I agree this is the better question: what value do these new things bring *compared to the value that is lost in moving to them?*

MARC is primarily a markup format, and MODS is a large (though not flawless) step towards a data storage format.  Put differently, MARC does many things, one of which is hold data.  MODS focuses on holding data rather than doing other things.

Example: for most top-level elements in MODS, order doesn't matter.  Contrast this to, eg. subfields in MARC 245 ($abnp vs $ahbc, etc.) in which the semantics are encoded in a combination of subfield order and ISBD punctuation.  A set of <titleInfo> elements *might* appear in any order (and anywhere within the record), but still preserves _most_ of the semantics using XML syntax.

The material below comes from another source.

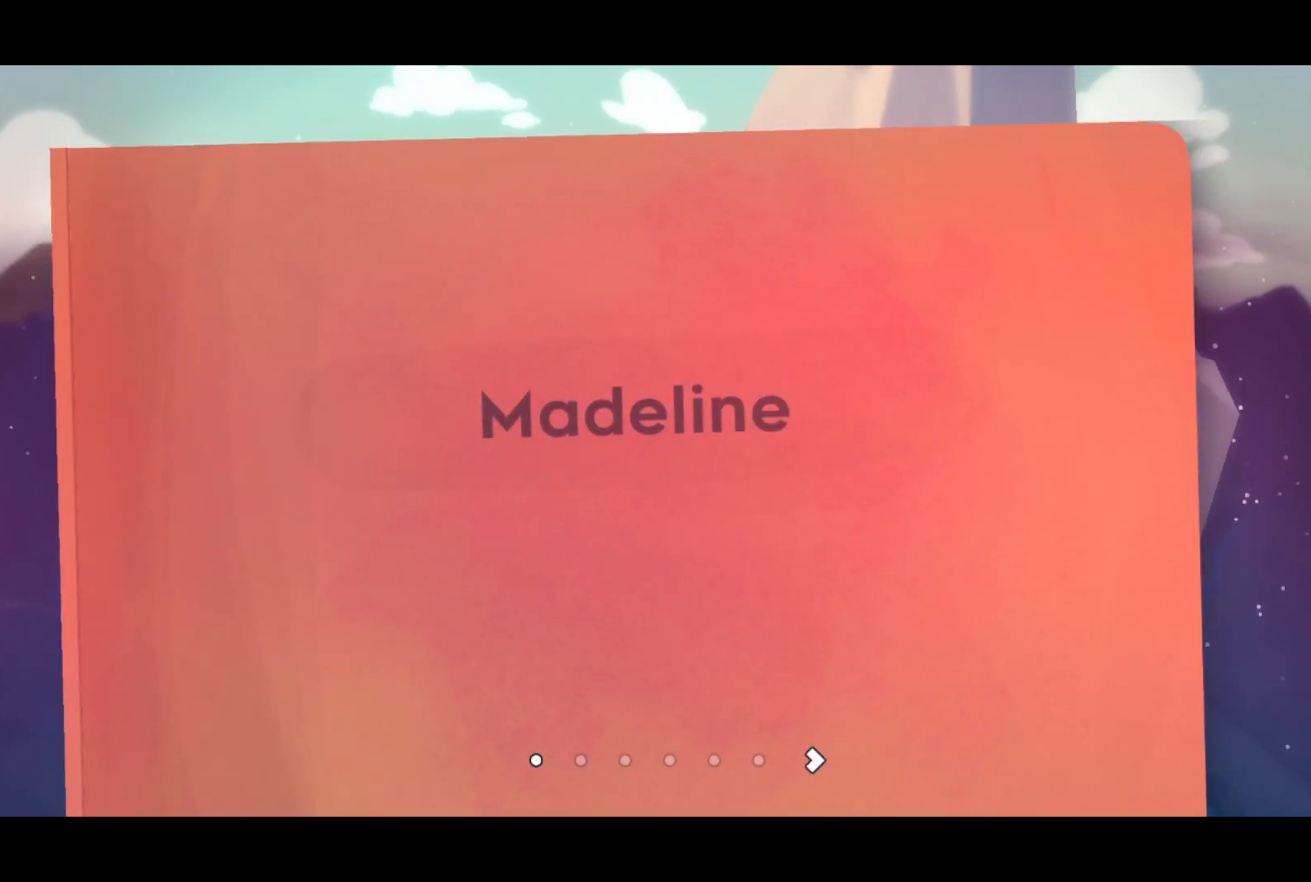
{"buttons": [], "left_stick": "center", "events": [[133, "DPAD_RIGHT", "down"], [267, "DPAD_RIGHT", "up"]]}
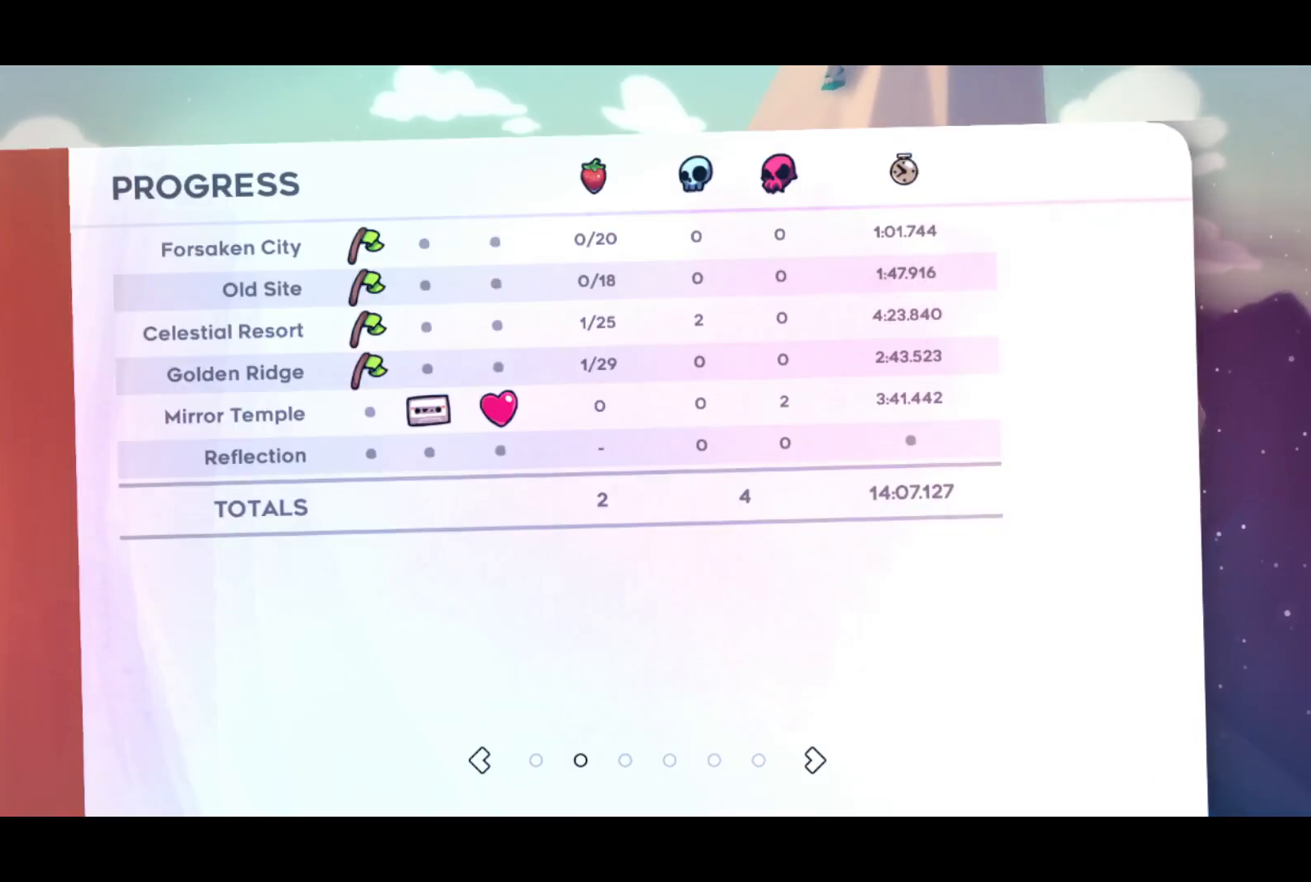
{"buttons": [], "left_stick": "center", "events": []}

MARC proponents will argue that there are well-defined rules for decoding the syntax using punctuation and subfield ordering, but in 2010, an XML schema is both far more accessible to more technology (both within and outside of libraries) as well as not bound up in a dusty AACR2 tome on the shelf.

Just to throw some meat to the dogs, I would argue that we should consider cataloguing in MODS (and using crosswalks to MARC when necessary for interoperability) as a step forward, and manage the exceptions.  That is, assuming we could get a reasonably usable cataloguing system which could do so.